(Stored dataset items)
+ + + + +
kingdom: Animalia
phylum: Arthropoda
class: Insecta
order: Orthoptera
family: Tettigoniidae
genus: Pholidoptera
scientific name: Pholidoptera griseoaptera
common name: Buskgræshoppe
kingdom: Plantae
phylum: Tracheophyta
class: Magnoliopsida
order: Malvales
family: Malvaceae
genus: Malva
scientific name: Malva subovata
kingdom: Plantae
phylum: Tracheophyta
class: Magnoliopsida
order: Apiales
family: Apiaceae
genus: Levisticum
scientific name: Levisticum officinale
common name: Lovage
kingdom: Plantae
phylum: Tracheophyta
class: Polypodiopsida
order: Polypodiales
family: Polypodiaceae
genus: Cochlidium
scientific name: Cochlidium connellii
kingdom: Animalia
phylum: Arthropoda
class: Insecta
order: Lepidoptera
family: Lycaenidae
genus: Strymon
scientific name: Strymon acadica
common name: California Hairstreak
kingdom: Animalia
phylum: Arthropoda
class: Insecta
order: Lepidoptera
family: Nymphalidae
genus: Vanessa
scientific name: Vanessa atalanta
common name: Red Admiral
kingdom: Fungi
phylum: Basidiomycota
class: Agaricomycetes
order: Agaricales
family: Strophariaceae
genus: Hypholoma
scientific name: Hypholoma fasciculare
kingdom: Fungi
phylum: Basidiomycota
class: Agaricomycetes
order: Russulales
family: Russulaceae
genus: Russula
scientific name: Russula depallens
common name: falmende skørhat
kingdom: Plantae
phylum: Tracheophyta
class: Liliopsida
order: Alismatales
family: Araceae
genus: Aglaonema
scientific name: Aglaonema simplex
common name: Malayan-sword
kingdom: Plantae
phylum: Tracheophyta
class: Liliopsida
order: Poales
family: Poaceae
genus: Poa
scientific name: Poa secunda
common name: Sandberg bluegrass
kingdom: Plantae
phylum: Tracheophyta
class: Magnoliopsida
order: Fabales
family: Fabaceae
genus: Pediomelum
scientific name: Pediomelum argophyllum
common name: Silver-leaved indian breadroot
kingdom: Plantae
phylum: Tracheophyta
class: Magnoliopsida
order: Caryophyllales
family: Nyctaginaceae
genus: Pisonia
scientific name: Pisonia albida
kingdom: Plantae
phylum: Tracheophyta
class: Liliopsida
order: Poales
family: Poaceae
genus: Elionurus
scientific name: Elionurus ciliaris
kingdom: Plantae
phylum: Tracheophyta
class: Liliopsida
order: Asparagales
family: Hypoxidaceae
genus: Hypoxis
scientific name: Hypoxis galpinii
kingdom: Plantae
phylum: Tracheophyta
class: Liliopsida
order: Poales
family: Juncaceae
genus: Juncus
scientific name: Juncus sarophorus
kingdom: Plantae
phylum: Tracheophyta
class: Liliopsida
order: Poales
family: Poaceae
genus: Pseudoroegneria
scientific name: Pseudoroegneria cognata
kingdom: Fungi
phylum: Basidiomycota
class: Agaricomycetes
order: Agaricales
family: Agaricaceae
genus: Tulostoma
+ + + + +
Write out every line of the records above word for word, from the first to the last.

kingdom: Animalia
phylum: Arthropoda
class: Insecta
order: Orthoptera
family: Tettigoniidae
genus: Pholidoptera
scientific name: Pholidoptera griseoaptera
common name: Buskgræshoppe
kingdom: Plantae
phylum: Tracheophyta
class: Magnoliopsida
order: Malvales
family: Malvaceae
genus: Malva
scientific name: Malva subovata
kingdom: Plantae
phylum: Tracheophyta
class: Magnoliopsida
order: Apiales
family: Apiaceae
genus: Levisticum
scientific name: Levisticum officinale
common name: Lovage
kingdom: Plantae
phylum: Tracheophyta
class: Polypodiopsida
order: Polypodiales
family: Polypodiaceae
genus: Cochlidium
scientific name: Cochlidium connellii
kingdom: Animalia
phylum: Arthropoda
class: Insecta
order: Lepidoptera
family: Lycaenidae
genus: Strymon
scientific name: Strymon acadica
common name: California Hairstreak
kingdom: Animalia
phylum: Arthropoda
class: Insecta
order: Lepidoptera
family: Nymphalidae
genus: Vanessa
scientific name: Vanessa atalanta
common name: Red Admiral
kingdom: Fungi
phylum: Basidiomycota
class: Agaricomycetes
order: Agaricales
family: Strophariaceae
genus: Hypholoma
scientific name: Hypholoma fasciculare
kingdom: Fungi
phylum: Basidiomycota
class: Agaricomycetes
order: Russulales
family: Russulaceae
genus: Russula
scientific name: Russula depallens
common name: falmende skørhat
kingdom: Plantae
phylum: Tracheophyta
class: Liliopsida
order: Alismatales
family: Araceae
genus: Aglaonema
scientific name: Aglaonema simplex
common name: Malayan-sword
kingdom: Plantae
phylum: Tracheophyta
class: Liliopsida
order: Poales
family: Poaceae
genus: Poa
scientific name: Poa secunda
common name: Sandberg bluegrass
kingdom: Plantae
phylum: Tracheophyta
class: Magnoliopsida
order: Fabales
family: Fabaceae
genus: Pediomelum
scientific name: Pediomelum argophyllum
common name: Silver-leaved indian breadroot
kingdom: Plantae
phylum: Tracheophyta
class: Magnoliopsida
order: Caryophyllales
family: Nyctaginaceae
genus: Pisonia
scientific name: Pisonia albida
kingdom: Plantae
phylum: Tracheophyta
class: Liliopsida
order: Poales
family: Poaceae
genus: Elionurus
scientific name: Elionurus ciliaris
kingdom: Plantae
phylum: Tracheophyta
class: Liliopsida
order: Asparagales
family: Hypoxidaceae
genus: Hypoxis
scientific name: Hypoxis galpinii
kingdom: Plantae
phylum: Tracheophyta
class: Liliopsida
order: Poales
family: Juncaceae
genus: Juncus
scientific name: Juncus sarophorus
kingdom: Plantae
phylum: Tracheophyta
class: Liliopsida
order: Poales
family: Poaceae
genus: Pseudoroegneria
scientific name: Pseudoroegneria cognata
kingdom: Fungi
phylum: Basidiomycota
class: Agaricomycetes
order: Agaricales
family: Agaricaceae
genus: Tulostoma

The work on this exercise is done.